I’ve been “experiencing” liberal American post-election analysis on every form of media I visit. I’m sure you’re in the same boat as politically engaged people – but things have really reached frustration point today. So, without naming names, msnbc, I want to explore how “liberal politics”, or really what should be labeled soft-right after this Trump-slide, maintains hegemonic control through a variety of interlinked mechanisms that ultimately serve capital while preventing genuine social transformation. You know – the usual. Specifically today I’m interested in “sanewashing” and virtue signaling, because that’s the thrust of post-electoral fervor in the US – and I can feel it in my bones coming to Australia next (after all we’re just little USA, right? More on that soon).

It’s worth beginning with how liberals internally justify their political positioning. Their inaction, justification of government and corporate decisions, and general malaise unless something is a personal threat to them (even then, a stretch for action to occur). The bourgeois “left” engages in endless self-congratulatory rhetoric about being “reasonable” and “moderate”. Through this they position themselves as the “adult in the room” (in all things, really – yuck) while actively enabling fascism through constant concessions to capital. This manifesto of mediocrity serves to police the boundaries of acceptable discourse while portraying any genuine challenge to capitalism as dangerously extreme. Thanks, liberals (and to be clear to the Australians in the room I mean ALP supporters, not “Liberal Party” supporters who are Trumpian). The grip of the liberal mindset becomes a self-reinforcing loop: “we must be reasonable because we are moderate, and we are moderate because we are reasonable”. This circular logic conveniently ignores how their “reasonable” politic continues to enable exploitation and expropriation. Nice gymnastics.

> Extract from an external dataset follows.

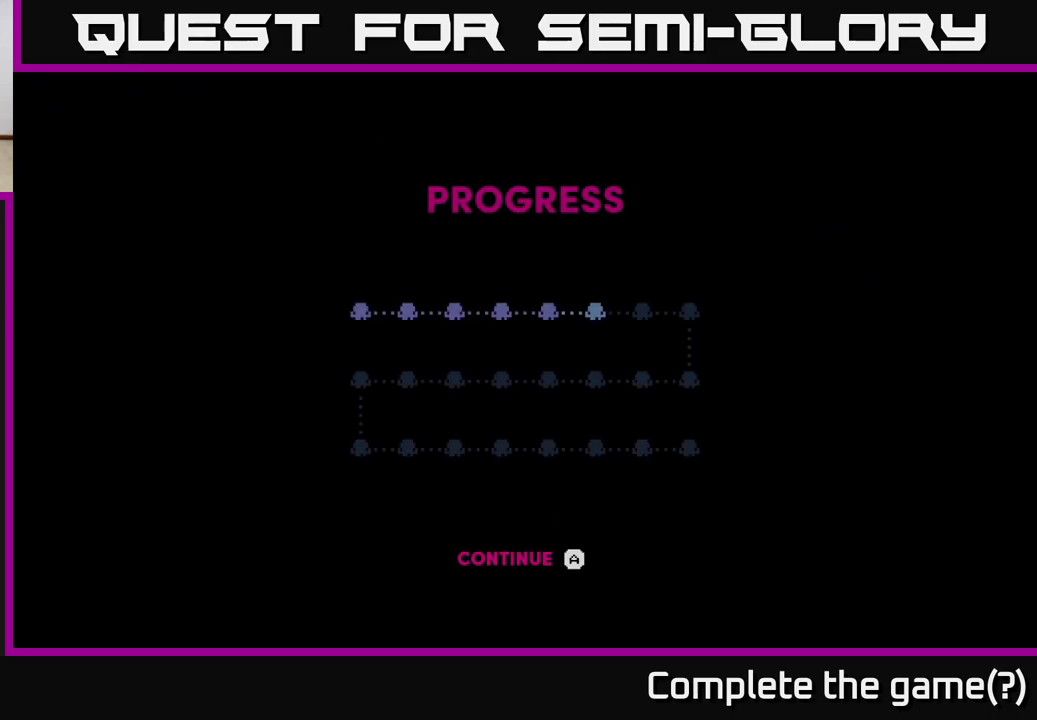
{"buttons": [], "left_stick": "center", "right_stick": "center", "events": []}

Illustration required! The phenomenon of “sanewashing” exemplifies this mental HIIT workout perfectly. Liberals dismiss Trump supporters and other right-wing voters as simply “crazy” or “weird” rather than engaging with the material conditions and deliberate manipulation that drives working people toward reactionary politics. This is particularly important – the start and end of issues in US and Australian politics alike is that there are no parties supporting fair working conditions, socialised care, or ecological preservation – no parties beside the Australian Greens anyway. And even that is a concession to the change desperately needed in both countries to save our planet from climate destruction. “Those people are just nuts”, the liberals declare, while continuing to support the very economic system that creates the desperation and alienation fuelling fascism’s rise. This narrative conveniently absolves liberals of any responsibility to build genuine solidarity or challenge fundamental injustices, they can rest easy on their privileged boomeresque retirement fund. It also reinforces the false binary between two flavours of capitalism – one openly fascist, one with a pride flag – a dichotomy of the ages as the “political spectrum” tells you you can have your opinion, as long as it is ontologically capitalist.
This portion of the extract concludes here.